Google Cloud Storage (GCS) Integration with Kumo Stack
This document describes how to integrate Google Cloud Storage (GCS) into a Kumo deployment. Focus is practical integration and operational guidance, not recommending GCS over other clouds.
1. Supported GCS Component via kmpkg
| Package | Description |
|---|---|
| google-cloud-cpp[storage-grpc] | GCS SDK using gRPC transport. Provides upload/download of objects and bucket management. |
Currently, this is the only supported GCS library in Kumo’s package manager. It is sufficient for KV backup, snapshot storage, and operational integration.
2. Integration Patterns
2.1 KV Backup to GCS
Use Cases:
- Store RocksDB SST files or snapshots.
- Long-term retention and disaster recovery.
Best Practices:
- Prefer single SST file uploads to simplify restores.
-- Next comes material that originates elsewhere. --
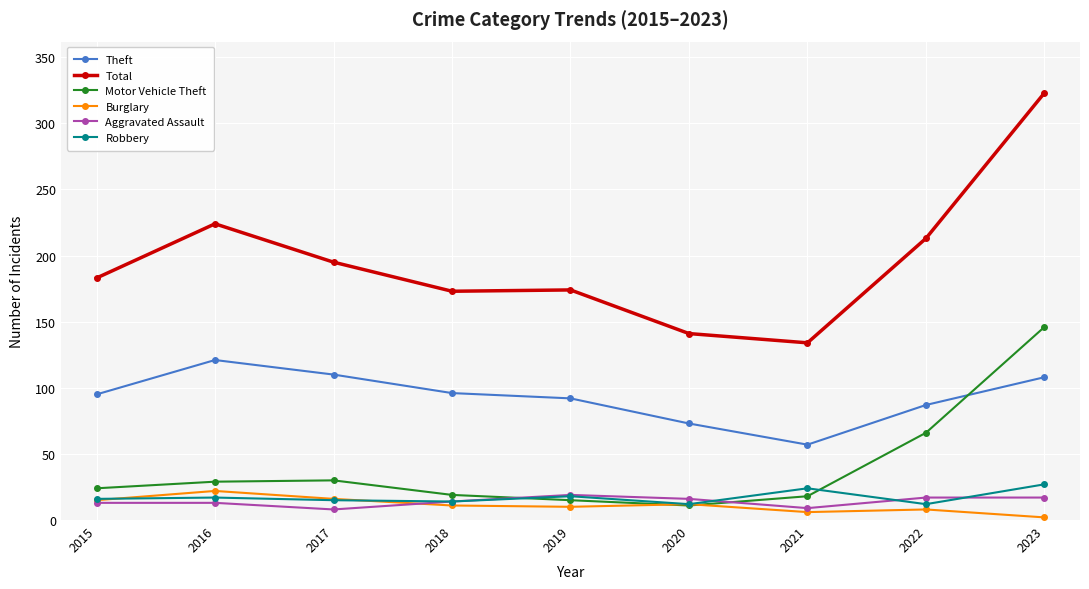

True or false: Aggravated Assault and Theft intersect in this chart.

False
- Use bucket prefixes to organize backups by environment/date:
kv-backups/
└─ rocksdb/
└─ 2026-01-04/
├─ cf_default-00001.sst
└─ cf_default-00002.sst
C++ Example: Upload SST to GCS
#include "google/cloud/storage/client.h"
namespace gcs = google::cloud::storage;
auto client = gcs::Client::CreateDefaultClient().value();
client.UploadFile("snapshot.sst", "my-kumo-backups", "rocksdb-snapshot-20260104.sst");
2.2 Operational Notes
- Throughput: Use multiple concurrent uploads to optimize large snapshot upload times.
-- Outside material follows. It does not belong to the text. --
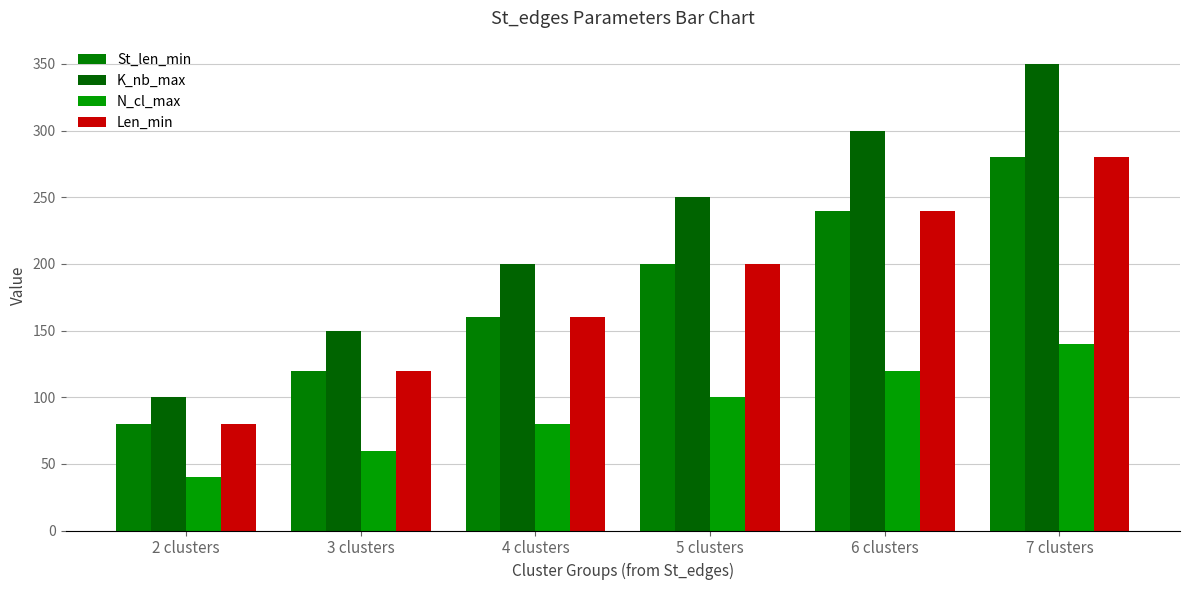

What is the difference between the maximum and second lowest values in the St_len_min series?

160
- Prefix Organization: Helps prevent hot-spotting in GCS buckets for very large numbers of objects.
- Consistency: GCS offers strong read-after-write consistency for new objects.
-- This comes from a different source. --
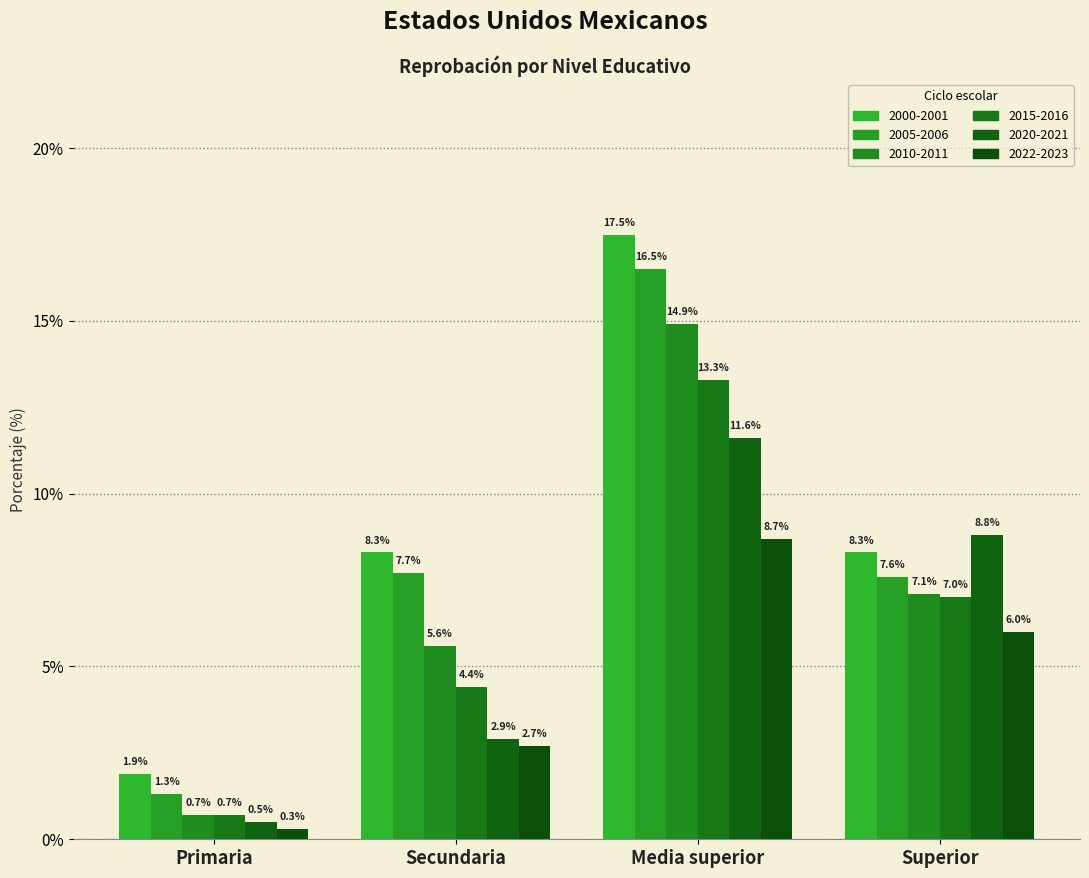

What is the label of the 2nd bar from the right?

Media superior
- Restore: Always verify snapshot restore on staging environment.
3. KV Layer Backup Strategy
- RocksDB Snapshots: Lightweight consistent views for SST upload.
- Checkpoint API: Copy full directory and upload as single or multiple SST files.
- Column Families: Minimize CFs to simplify backup/restore.
4. Example Workflow
- Take RocksDB snapshot via
rocksdb::DB::GetSnapshot(). - Flush required column families.
- Save SST files locally.
- Upload SST files to GCS bucket using
google-cloud-cpp[storage-grpc]. - Optionally trigger a cloud function to validate snapshot or notify downstream systems.
5. Summary
- Kumo GCS integration focuses on operational-first design.
- Use single SST uploads, organized bucket prefixes, and minimal CFs for maintainable backups.
- The
google-cloud-cpp[storage-grpc]plugin is sufficient for KV backup and snapshot workflows.